OCTUBRE DE 2011
DURHAM, CAROLINA DEL NORTE
—¿Qué estás haciendo? —April entró en la cocina descalza y cubierta sólo por la camisa de su novio.
Él estaba cocinando huevos con beicon en una sartén.
—Preparo el desayuno. —Con una sonrisa, Simon se volvió hacia ella y le dio un rápido beso en los labios—. ¿Cómo has dormido?
—Bien. —April estiró los brazos por encima de la cabeza y se echó a reír—. Duermo mejor contigo que sola.
—Yo también —admitió él, más para sí mismo que para que lo oyera.
April sacó el zumo de naranja de la nevera y sirvió un vaso para cada uno.
—Duermo mejor contigo, pero me siento culpable.
—¿Culpable? —Simon se volvió hacia ella, espátula en mano—. ¿Por qué?
April bajó la cabeza, mirando fijamente el zumo de naranja.
—Porque dormimos juntos pero no estamos casados.
Simon se quedó pasmado.
El concepto de la castidad le resultaba tan remoto como la Luna. Lo había conocido anteriormente con Julia, pero le había parecido algo estúpido y molesto, algo que debía destruir mediante la seducción o la manipulación.
Sin embargo, lo que sentía con April era muy distinto. No estaba seguro, pero podría tratarse de remordimiento.
Era una experiencia nueva para él.
—El sexo no es malo.
—Es curioso que digas eso. —Ella tamborileó en el vaso—. Tú me has enseñado que el sexo es algo muy, muy bueno. Me encanta. Y me encanta estar contigo.
—Entonces, ¿qué problema hay?
—Me enseñaron que tenía que esperar hasta el matrimonio y no lo he hecho.
Simon se volvió hacia el fogón sin saber qué decir. Siguió cocinando unos segundos, pero luego apagó el fuego y retiró la sartén.
Se limpió las manos en la parte trasera de los bóxers mientras se acercaba a ella.
—Te dijeron que tenías que esperar, porque tus padres no querían que algún capullo se aprovechara de ti.
—Simon —lo reprendió ella—. No digas palabrotas.
—Lo siento. Tus padres querían protegerte.
—No son sólo mis padres.
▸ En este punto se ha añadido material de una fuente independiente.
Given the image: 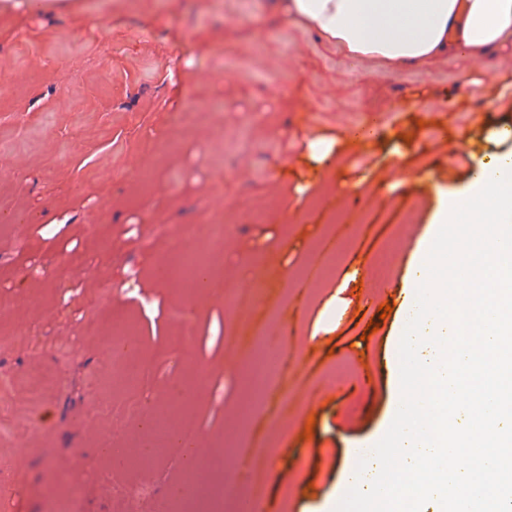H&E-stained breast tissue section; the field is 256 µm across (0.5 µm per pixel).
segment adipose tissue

En la Iglesia dicen lo mismo.
—Bueno, estoy seguro de que también tratan de protegerte y me parece bien, pero nuestra situación es distinta.
April levantó la cabeza.
—¿Lo es?
—Sí. —Simon la abrazó.
—¿Por qué? —sonaba cautelosa—. No lo entiendo.
—No estoy contigo para pasar el rato. Disfruto mucho del sexo contigo, pero también disfruto de tu compañía. Cuando estamos juntos puedo bajar la guardia. No tengo que ser el hijo del senador Talbot. Puedo ser yo mismo porque tú me aceptas como soy.
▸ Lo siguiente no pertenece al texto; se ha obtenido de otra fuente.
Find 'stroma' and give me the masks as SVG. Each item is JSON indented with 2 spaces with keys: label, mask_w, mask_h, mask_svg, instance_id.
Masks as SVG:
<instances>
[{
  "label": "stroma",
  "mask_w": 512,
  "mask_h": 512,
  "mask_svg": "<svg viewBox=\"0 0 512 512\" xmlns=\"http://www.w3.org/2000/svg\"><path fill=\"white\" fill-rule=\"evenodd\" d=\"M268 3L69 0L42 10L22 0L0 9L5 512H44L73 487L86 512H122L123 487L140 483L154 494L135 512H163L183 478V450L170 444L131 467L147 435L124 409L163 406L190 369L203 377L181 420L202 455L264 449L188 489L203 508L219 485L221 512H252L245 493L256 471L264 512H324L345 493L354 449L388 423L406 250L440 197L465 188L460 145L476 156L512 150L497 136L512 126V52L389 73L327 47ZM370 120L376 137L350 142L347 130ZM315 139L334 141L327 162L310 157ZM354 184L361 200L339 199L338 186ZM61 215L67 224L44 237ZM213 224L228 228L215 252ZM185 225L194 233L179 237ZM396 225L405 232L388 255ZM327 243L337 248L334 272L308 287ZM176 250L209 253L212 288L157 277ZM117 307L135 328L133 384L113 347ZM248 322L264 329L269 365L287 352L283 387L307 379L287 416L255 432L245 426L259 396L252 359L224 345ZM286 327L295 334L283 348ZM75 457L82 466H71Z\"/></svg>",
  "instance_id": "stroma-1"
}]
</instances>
—Yo siento lo mismo. —April se acurrucó contra su pecho—. Pero cuando te marchas me siento mal.
—Es porque nos queremos.
—Ojalá pudiéramos quedarnos así para siempre —susurró ella, abrazándolo con fuerza por la cintura.
—Ojalá. —Simon se sorprendió al darse cuenta de que lo deseaba de verdad.
En el poco tiempo que hacía que se conocían, había llegado a quererla mucho. Su relación era muy cómoda y satisfactoria. No se imaginaba que pudiera acabar.
—Te quiero, Simon.
A él se le hizo un nudo en la garganta. No era idiota. Sabía lo que era April: una joven hermosa, amable e increíble. No una persona hastiada y cínica como él, ni una trepadora social como Natalie. Pero tampoco era como Julia, esa mojigata que siempre estaba asustada. Julia lo había hecho sentir como si fuera un animal, indigno de tocarla.
April probablemente se había despertado esa mañana, había decidido que lo amaba y se lo había dicho. Sin darle más vueltas, sin jueguecitos, sin aspiraciones políticas detrás.
Casi sin darse cuenta, Simon respondió:
—Yo también te quiero.
April lo abrazó con todas sus fuerzas y empezó a dar saltitos.
—¡Es genial! —gritó—. ¡Soy tan feliz!
—Yo también. —Sonrió al ver su cara tan alegre y su exuberancia juvenil y la besó.